The governments respond
The Commonwealth and the state governments insist they are listening.
Queensland Health says it is committed to providing high-quality eyecare to all Queenslanders.
A spokesperson said that, in the 2023-24 financial year, it had performed more than 13,000 elective ophthalmology surgeries, effectively managing the waitlist, despite a 3% increase in demand.
“As a largely decentralised state, we do face unique challenges in delivering healthcare,” they said. “To ensure equitable access to eye care,especially in rural and remote areas, we deploy visiting ophthalmologists to provide essential services in regions like Thursday Island and Weipa.
“We are also actively working with tertiary education providers to increase the number of medical student placements.”
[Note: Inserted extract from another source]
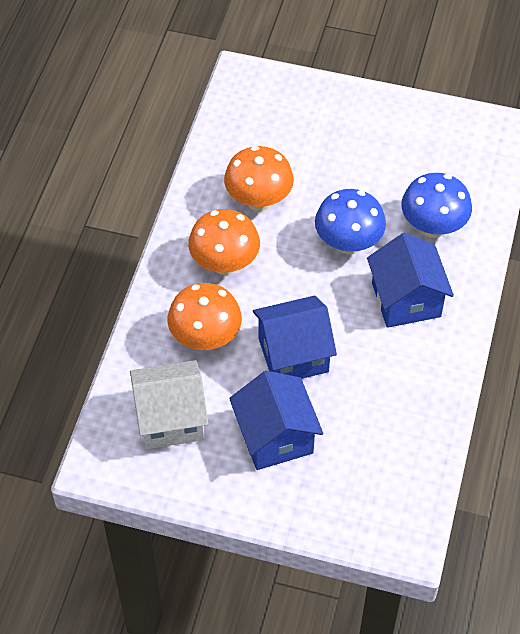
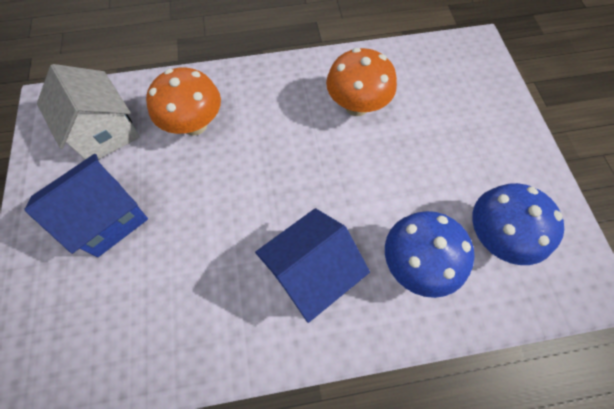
camera: 65 degrees right, 10 degrees up
(224, 264) = (277, 108): orange mushroom -> none
(293, 355) = (203, 197): blue house -> none
(348, 243) = (351, 193): blue mushroom -> blue mushroom (494, 237)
The spokesperson also said the Surgery Connect pathway had allowed public patients to access care in private hospitals, with 5,188 ophthalmology patients benefitting In 2023-24, in regions such as Cairns, Mackay, Townsville, and the Sunshine Coast.
The national Department of Health and Aged Care said it funded a number of eyecare outreach programs for indigenous communities in regional, rural and remote areas.
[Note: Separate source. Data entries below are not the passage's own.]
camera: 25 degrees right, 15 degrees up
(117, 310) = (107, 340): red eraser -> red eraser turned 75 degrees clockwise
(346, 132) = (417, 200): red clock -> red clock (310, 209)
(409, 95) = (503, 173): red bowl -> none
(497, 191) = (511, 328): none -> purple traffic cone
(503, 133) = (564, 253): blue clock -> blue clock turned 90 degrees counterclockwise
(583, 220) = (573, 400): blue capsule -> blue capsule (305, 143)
It was also spending $3.2m in the second nationwide survey of eye and ear health, as part of its commitments to United Nations goals towards eradicating avoidable blindness.
It was also working to implement priority actions under the National Strategic Action Plan for Macular Disease, with a focus on at-risk populations.
Regarding workforce issues for all medical specialists, the government had invested $708.6m over four years through its Specialist Training Program, “to extend vocational training for specialist registrars into settings outside traditional metropolitan teaching hospitals”.
And it was financially supporting organisations like RANZCO to increase ophthalmology training in regional, rural and remote areas.